翌15日には1000人以上からの支援があり、目標額500万円を突破し1046万円に達した。山食は1937年の戦前に創業した食堂だ。プロジェクトページによると、新型コロナウイルスの影響で大学の授業がオンラインになり、売上は昨年比8割減だという。
「これまでの83年間が、途絶えてしまうのは寂しい」
学食を運営する「山食」の谷村忠雄代表は、キャンプファイヤーのサイト上で、「山食の経営を立て直すため、お力添えをいただきたく初めてこのプロジェクトを立ち上げました」と説明する。
経営を続けるために銀行から借入を行ったが、今の状態が続けば資金は半年以内に尽き、これ以上の借り入れも難しい。また、例年であれば1か月に5~6件、年間で60~70件のパーティーがあったが、今年は0件だ。
「一つ一つの利益が少ない代わりにできる限り安い値段で、たくさんの方に食べてもらう。というのが、山食のやり方です。コロナ禍では、それが叶いません」
現在、代表を含め10人が働いているが、「1人も解雇することなく、どうにかして持ちこたえたい」「これまでの83年間が、途絶えてしまうのは寂しい」という思いのもと、クラウドファンディングを立ち上げた。
500円の支援だとリターンは500円分の食券。カツカレーが530円なので、そこで使えそうだ。1万円だと「レトルト山食カレー」3パックと非売品の「山食カレー皿」、3万円だと「レトルト山食カレー」3パック、「山食カレー皿」に加えて、「山食ボールペン」「山食×野球部コラボタオル」の4点セット。5万円だと3万円のリターンに加え山食内に支援者として名前が掲載される。
名物は「山食カレー」 塾員思い出の味
谷村代表は1955年に集団就職で山食に入社。初代代表から「後を次いで欲しい」といわれ、1990年に三代目代表に就任した。今年で勤続65年になるという。ラグビー部、アメリカンフットボール部、サッカー部、自転車部など体育会各部の合宿の食事を作るため、山中湖の山荘にも出張していたという。
「山食は『歴史と伝統』を守りながら塾生にとって『第二の家庭』でありたいと思っております。そして大盛でも、超大盛でも。野菜増しでも。メニューに無いものでも。
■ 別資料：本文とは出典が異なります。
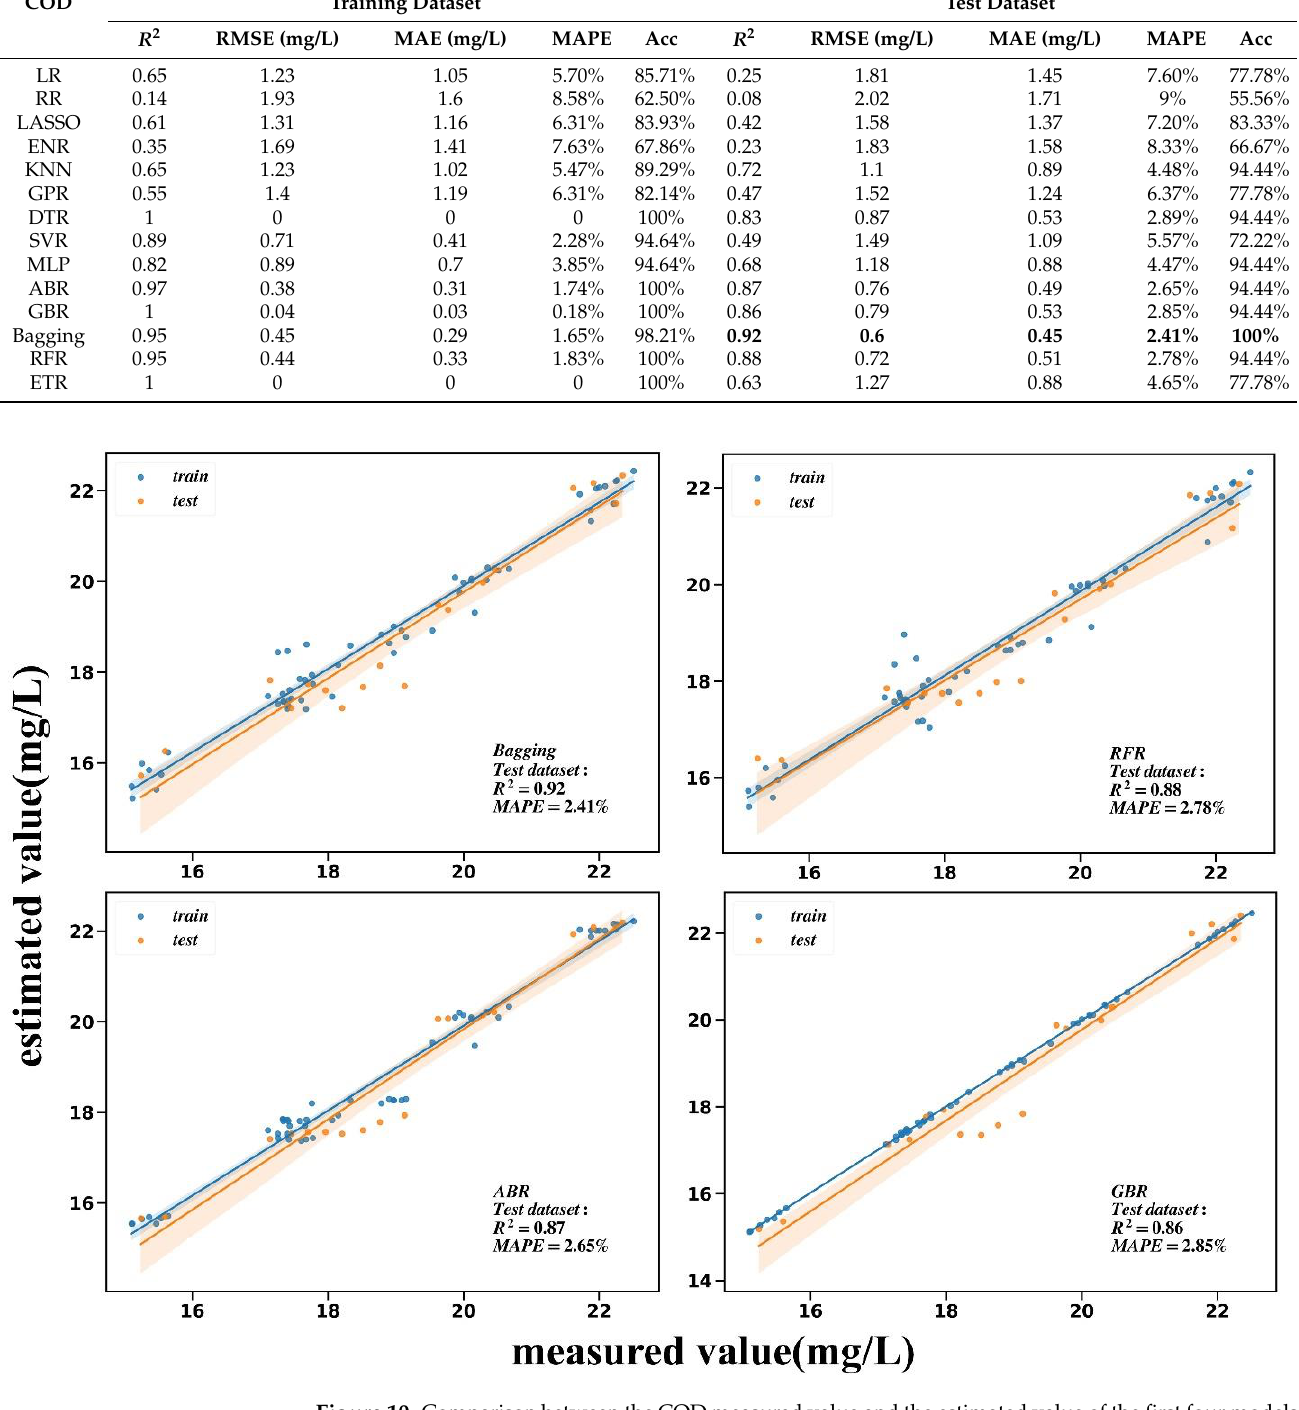
Figure 10. Comparison between the COD measured value and the estimated value of the first four models with the highest R 2 of the test dataset. Transparent color blocks represent 95% confidence intervals.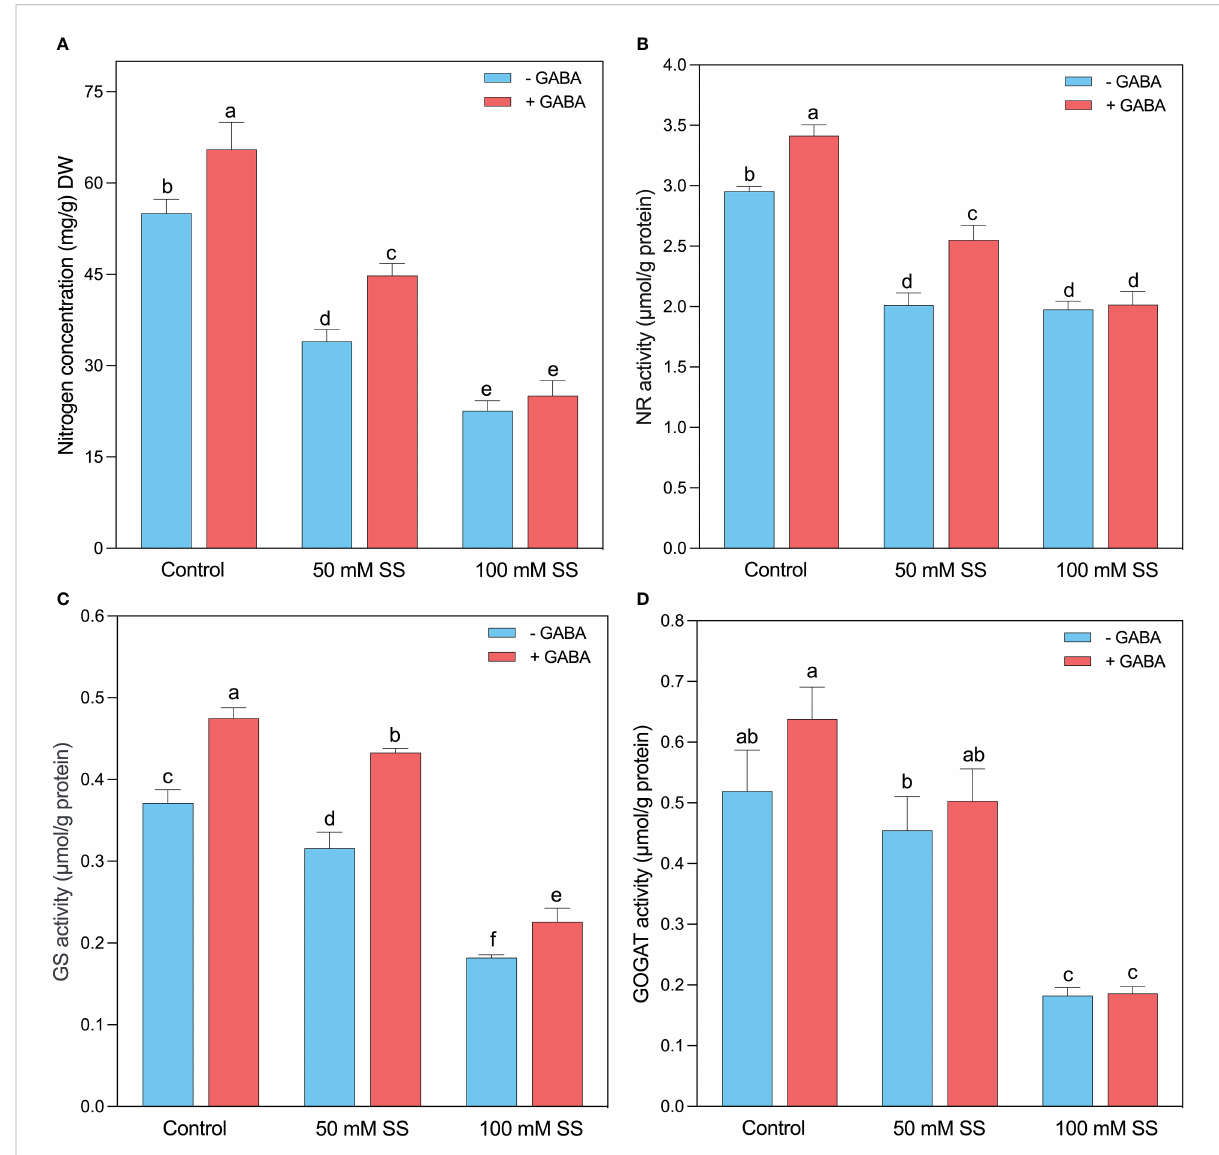
FIGURE 6 Changes in concentrations of (A) N concentration and enzymatic activities of (B) NR, (C) GS, and (D) GOGAT of mungbean plants under saline stress (SS) and exogenous ( g -aminobutyric acid) treatments. The bars indicate the SE of the mean value, n=3. Different letters above the bars indicate signi fi cantly different values at P <0.05 following Duncan ’ s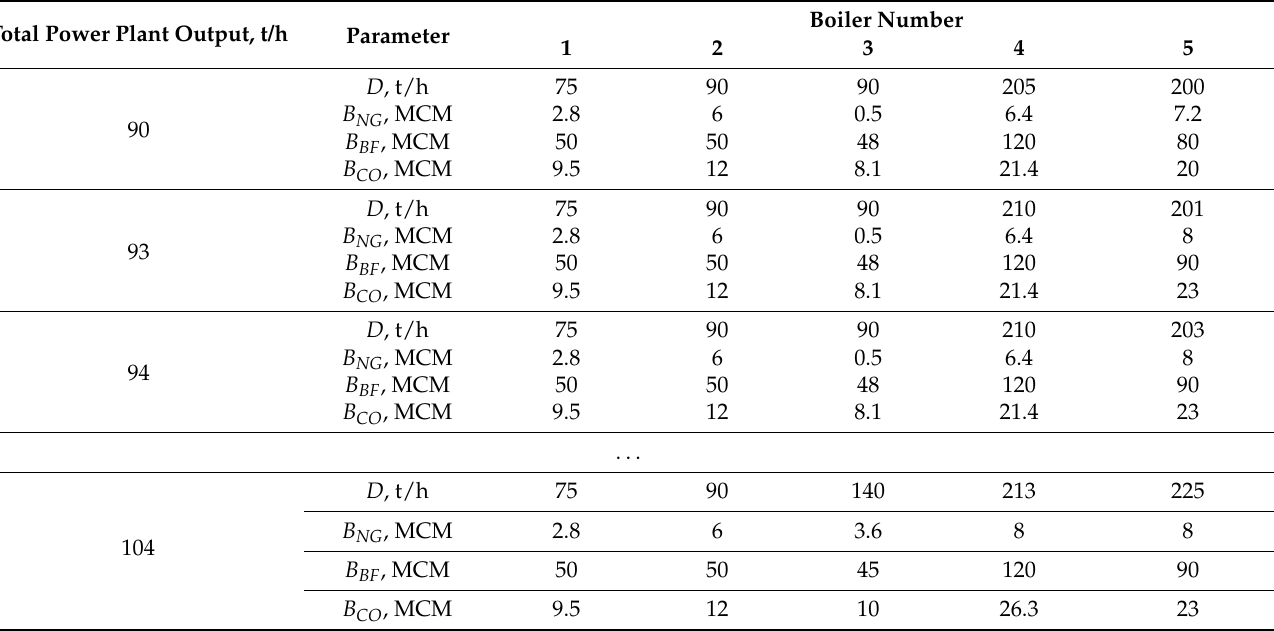
Figure 5. An Example of the Thermal Scheme of an Industrial Power Plant. Table 6. Planned Optimal Boiler Units Operating Modes of the Studied Industrial Power Plant in the Winter Period.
塾生のわがままにできる限り応えていきたいと思っております」
と述べ、「これからも塾生やOB・OGのみなさんをはじめ、多くの方から愛される山食を目指し存続させていきたいと思います。どうか応援のほど、よろしくお願い申し上げます」と呼びかけた。
同大OBの30代男性は「山食は本当に昔ながらの学食といった感じで、とにかく量が多い。看板メニューの『山食カレー』が懐かしいですね。慶應には学食はいくつもあるけど、古い食堂の雰囲気が好きな人とか、体育会系など愛校心が強い人が利用しているイメージ」と語る。塾生に愛される食堂のようだ。